Package test (based on shuffle) ok locally and on GitHub CI but failing on PkgEval

In my package I have a partition function that randomly partitions a set of arrays into different shares, keeping the order across the various arrays.

I test it using on StableRNGs.jl and I have the test working both locally and on GitHub CI, but when I check the PkgEval report I have:

** Testing partition()...
Test Failed at /home/pkgeval/.julia/packages/BetaML/r7gn5/test/Utils_tests.jl:458
  Expression: out == [[31 1 51 61; 32 2 52 62], [11 41; 12 42]]
   Evaluated: AbstractMatrix{Int64}[[41 51 11 1; 42 52 12 2], [31 61; 32 62]] == [[31 1 51 61; 32 2 52 62], [11 41; 12 42]]

What could make it ending up with a different random stream ?

You call Random.shuffle who’s implementation changed (unify `shuffle` and `randperm` by ctarn · Pull Request #50318 · JuliaLang/julia · GitHub).

1 Like

Thanks… this is going to hurt a lot on my tests… by using StableRNG they did assume a certain output…
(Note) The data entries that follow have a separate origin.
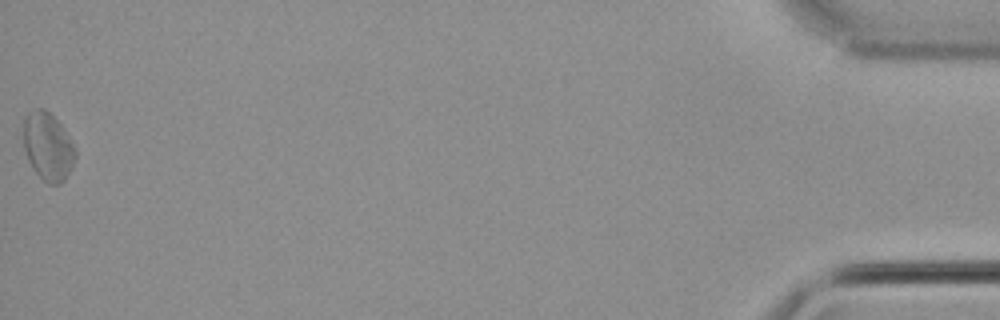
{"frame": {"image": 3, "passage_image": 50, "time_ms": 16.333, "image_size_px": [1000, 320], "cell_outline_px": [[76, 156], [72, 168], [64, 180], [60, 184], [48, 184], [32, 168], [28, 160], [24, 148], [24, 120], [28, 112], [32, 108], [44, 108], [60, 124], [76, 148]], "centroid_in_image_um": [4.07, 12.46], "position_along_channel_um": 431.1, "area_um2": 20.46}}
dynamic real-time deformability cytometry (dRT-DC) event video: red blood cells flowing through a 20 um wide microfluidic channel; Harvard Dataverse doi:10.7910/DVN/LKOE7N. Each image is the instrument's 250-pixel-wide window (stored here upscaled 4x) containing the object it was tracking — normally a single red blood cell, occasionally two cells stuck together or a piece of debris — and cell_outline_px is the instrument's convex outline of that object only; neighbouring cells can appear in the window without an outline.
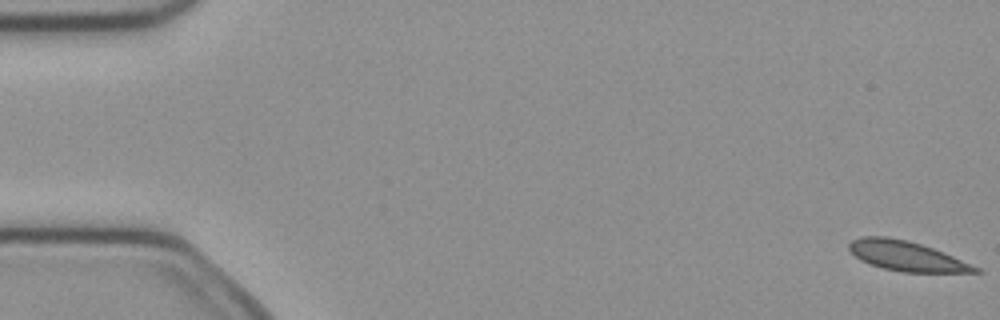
{"species": "common noctule bat (a hibernating species)", "species_latin": "Nyctalus noctula", "temperature_condition": "cold", "stored_images_in_passage": 53, "segment_of_instrument_passage": [1, 2], "camera_frame_rate_fps": 3000, "um_per_image_px": 0.085, "animal": {"sex": "female", "body_mass_g": 21.9}, "frame": {"image": 1, "passage_image": 1, "time_ms": 0.0, "image_size_px": [1000, 320], "cell_outline_px": [[984, 272], [904, 272], [884, 268], [860, 260], [848, 248], [848, 244], [852, 240], [864, 236], [888, 236], [908, 240], [944, 252], [980, 268]], "centroid_in_image_um": [77.06, 21.75], "position_along_channel_um": 7.9, "area_um2": 21.68}}
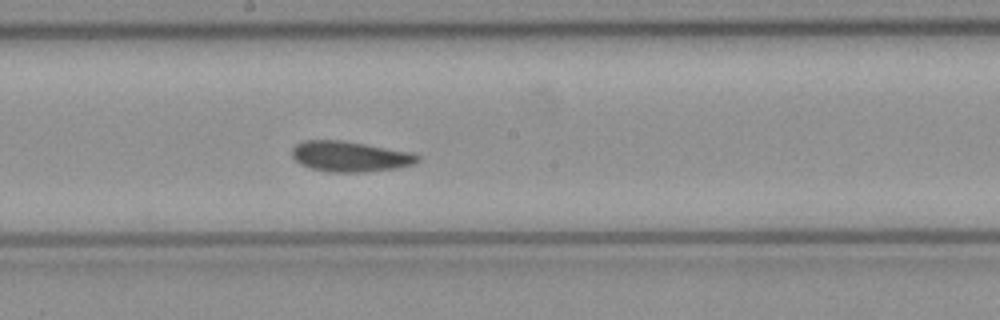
{"frame": {"image": 2, "passage_image": 28, "time_ms": 9.0, "image_size_px": [1000, 320], "cell_outline_px": [[420, 160], [416, 164], [396, 168], [364, 172], [328, 172], [312, 168], [300, 164], [292, 156], [292, 148], [296, 144], [304, 140], [340, 140], [412, 152], [420, 156]], "centroid_in_image_um": [29.77, 13.3], "position_along_channel_um": 218.4, "area_um2": 22.31}}
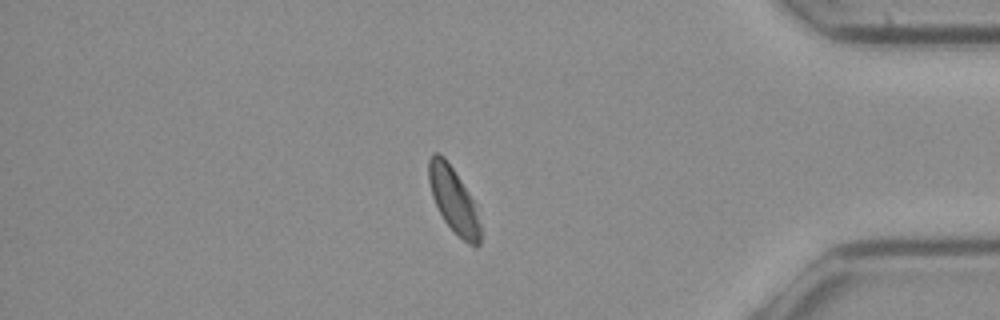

In general, tests like the one you are doing aren’t good because they aren’t really testing anything. Why is [[31 1 51 61; 32 2 52 62], [11 41; 12 42]] a good result? All this test is doing is making sure that the function runs without errors, and that no one has changed any of the implementation (rather than that the implementation remains correct). Instead, I would recommend just testing that the no error is thrown (and not checking the result), or testing the statistical properties of the result. To do this, you would (for example) generate 1000 partitions of a length 3 list and test that the number of times you get each partition is approximately the expected number.

2 Likes

Well, the point is that that specific output has some structural characteristics (e.g. picking up whole columns of the data - I am partitioning on the second dimension, getting a complete partition,…) so it is well more than just check it doesn’t error, and conditional to relying that the random part was deterministic, allowed me to summarize my checks on these characteristics (that I manually validated) with a simple equal. Without this guarantee instead I need to explicitly check each characteristic in the test code… sure it is more appropriate … but longer :wink:

It’s a little longer, but it also makes it a lot easier to improve things later on since you can change implementations without your tests breaking (which means that you won’t accidentally change your tests in a bad way). Specifically for partition, the natural things to test are that it returns a Vector{Vector{T}}, and that concatenating and sorting the result yields an identical result to the sorted original list. This test will be ~3 lines rather than 1 line, but it is actually testing a lot more.

3 Likes

This is a bug in StableRNG’s, as it is documented that shuffle is considered stable. We did not vendor the Random implementation when adding that guarantee, but need to do so now as the upstream implementation has changed. It is fixed in Add `shuffle` implementation to preserve stability by ericphanson · Pull Request #17 · JuliaRandom/StableRNGs.jl · GitHub, but needs a JuliaRandom maintainer to take a look.

1 Like